En l’espèce, il est stipulé à l’article 3 de la convention de collaboration que « si la date limite de mise à disposition, fixée de manière prévisionnelle au 29 août 2016, est respectée, l’EXPLOITANT sera tenu au versement du loyer contractuellement prévu à compter du 1er octobre 2016 (franchise de loyer jusqu’au 30 septembre 2016 ou 30 septembre 2017 en cas de report de livraison) ».
Cependant, ainsi qu’il a été mis en lumière ci-dessus, la date limite de mise à disposition du 29 août 2016 contractuellement prévue n’a pas été respectée par la SCCV RESIDENCE [4].
Dès lors, elle ne peut réclamer aucun loyer pour les lots d’habitation invendus au 29 août 2016.
Sa demande à ce titre sera donc rejetée.
Sur la demande de condamnation pour procédure abusive formée par la SCCV RESIDENCE [4]

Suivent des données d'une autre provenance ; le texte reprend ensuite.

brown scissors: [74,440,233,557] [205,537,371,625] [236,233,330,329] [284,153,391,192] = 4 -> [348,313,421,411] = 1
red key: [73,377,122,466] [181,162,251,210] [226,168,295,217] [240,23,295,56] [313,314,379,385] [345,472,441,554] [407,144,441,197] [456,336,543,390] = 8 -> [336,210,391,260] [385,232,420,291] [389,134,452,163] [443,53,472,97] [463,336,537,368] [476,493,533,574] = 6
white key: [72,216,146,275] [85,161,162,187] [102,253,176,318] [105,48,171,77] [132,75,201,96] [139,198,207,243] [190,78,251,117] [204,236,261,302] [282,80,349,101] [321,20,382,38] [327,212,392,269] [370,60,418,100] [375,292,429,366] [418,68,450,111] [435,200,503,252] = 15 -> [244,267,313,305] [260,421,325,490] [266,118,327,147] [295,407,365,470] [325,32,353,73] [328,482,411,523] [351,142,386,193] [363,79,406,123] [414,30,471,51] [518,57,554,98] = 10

Compte tenu de ce qui a été exposé précédemment, la défenderesse ne pourra être que déboutée de cette demande.
Sur les dépens et l’article 700 du code de procédure civile
La SCCV RESIDENCE [4] sera condamnée aux dépens, qui seront recouvrés directement par Maître Alban POUSSET-BOUGERE, de la SELARL CORNET VINCENT SEGUREL.
La SCCV RESIDENCE [4], tenue des dépens, sera également condamnée à verser à la société OHLE la somme de 2500 euros au titre de l’article 700 du code de procédure civile.

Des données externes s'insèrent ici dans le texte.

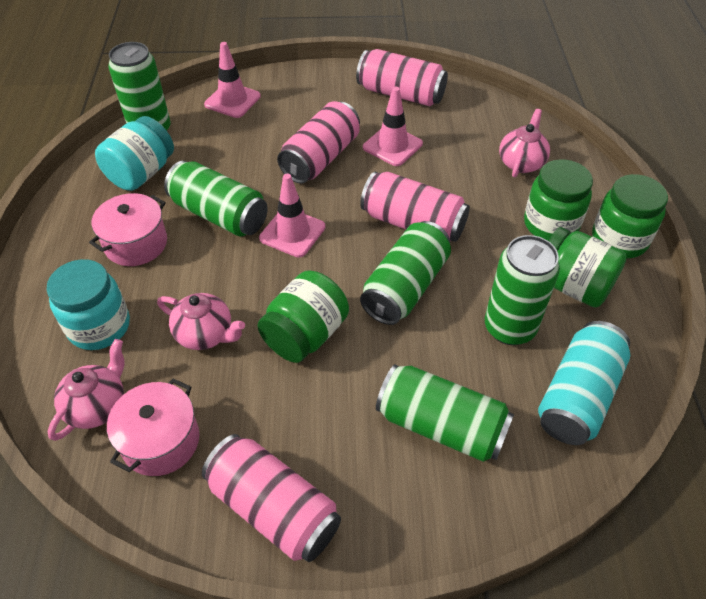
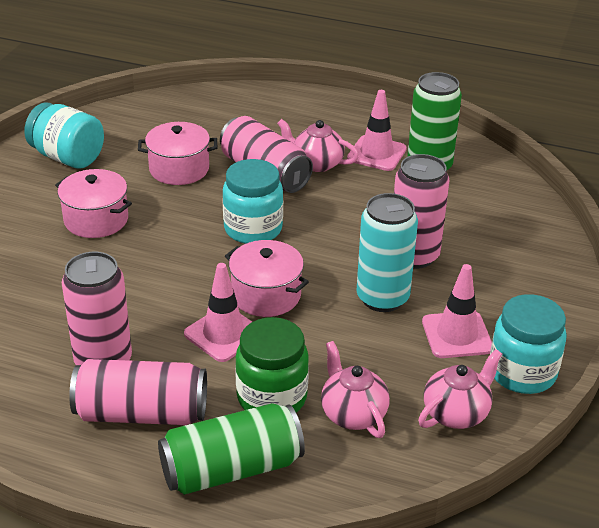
green can: [108,42,171,130] [164,161,268,237] [360,221,451,325] [376,364,514,462] [485,235,560,345] = 5 -> [158,403,305,495] [407,72,462,171] = 2
green jar: [257,270,349,363] [524,159,593,241] [548,227,627,308] [592,174,668,258] = 4 -> [235,317,309,413] = 1
pink pot: [89,193,167,266] [107,378,199,476] = 2 -> [55,169,132,238] [138,122,217,185] [225,240,309,317] = 3
turquoise jar: [47,259,130,350] [95,116,174,191] = 2 -> [24,102,104,169] [222,159,283,244] [490,294,567,394] = 3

Sur l’exécution provisoire
En vertu des articles 514 et 515 du code de procédure civile dans leur version antérieure au 1er janvier 2020, eu égard à l'ancienneté du litige, l'exécution provisoire apparaît nécessaire et compatible avec la nature de l'affaire et sera ordonnée.
PAR CES MOTIFS
Le Tribunal, statuant à juge unique, après audience publique, par jugement contradictoire, en premier ressort, par mise à disposition au greffe,
CONDAMNE la SCCV RESIDENCE [4] à verser à la société OFFICE HOTELIER DU LOGEMENT ETUDIANT la somme de 78 285,46 euros TTC au titre des indemnités d’exploitation, cette somme étant assortie des intérêts au taux légal à compter de la date de délivrance de l’assignation, soit à compter du 3 avril 2019 ;
CONDAMNE la SCCV RESIDENCE [4] à verser à la société OFFICE HOTELIER DU LOGEMENT ETUDIANT la somme de 106 028,09 euros TTC au titre du remboursement des loyers investisseurs, cette somme étant assortie des intérêts au taux légal à compter de la date de délivrance de l’assignation, soit à compter du 3 avril 2019 ;
DEBOUTE la SCCV RESIDENCE [4] de sa demande au titre des loyers dus depuis le 1er octobre 2016 pour les lots d’habitation invendus ;
DEBOUTE la SCCV RESIDENCE [4] de sa demande de condamnation pour procédure abusive ;
CONDAMNE la SCCV RESIDENCE [4] aux dépens, qui seront recouvrés directement par Maître Alban POUSSET-BOUGERE, de la SELARL CORNET VINCENT SEGUREL ;
CONDAMNE la SCCV RESIDENCE [4] à verser à la société OFFICE HOTELIER DU LOGEMENT ETUDIANT la somme de 2500 euros au titre de l’article 700 du code de procédure civile ;
DEBOUTE les parties de leurs demandes plus amples ou contraires ;
ORDONNE l’exécution provisoire de la présente décision.
En foi de quoi le présent jugement a été signé par le Président, François LE CLEC’H, et la Greffière, Jessica BOSCO BUFFART.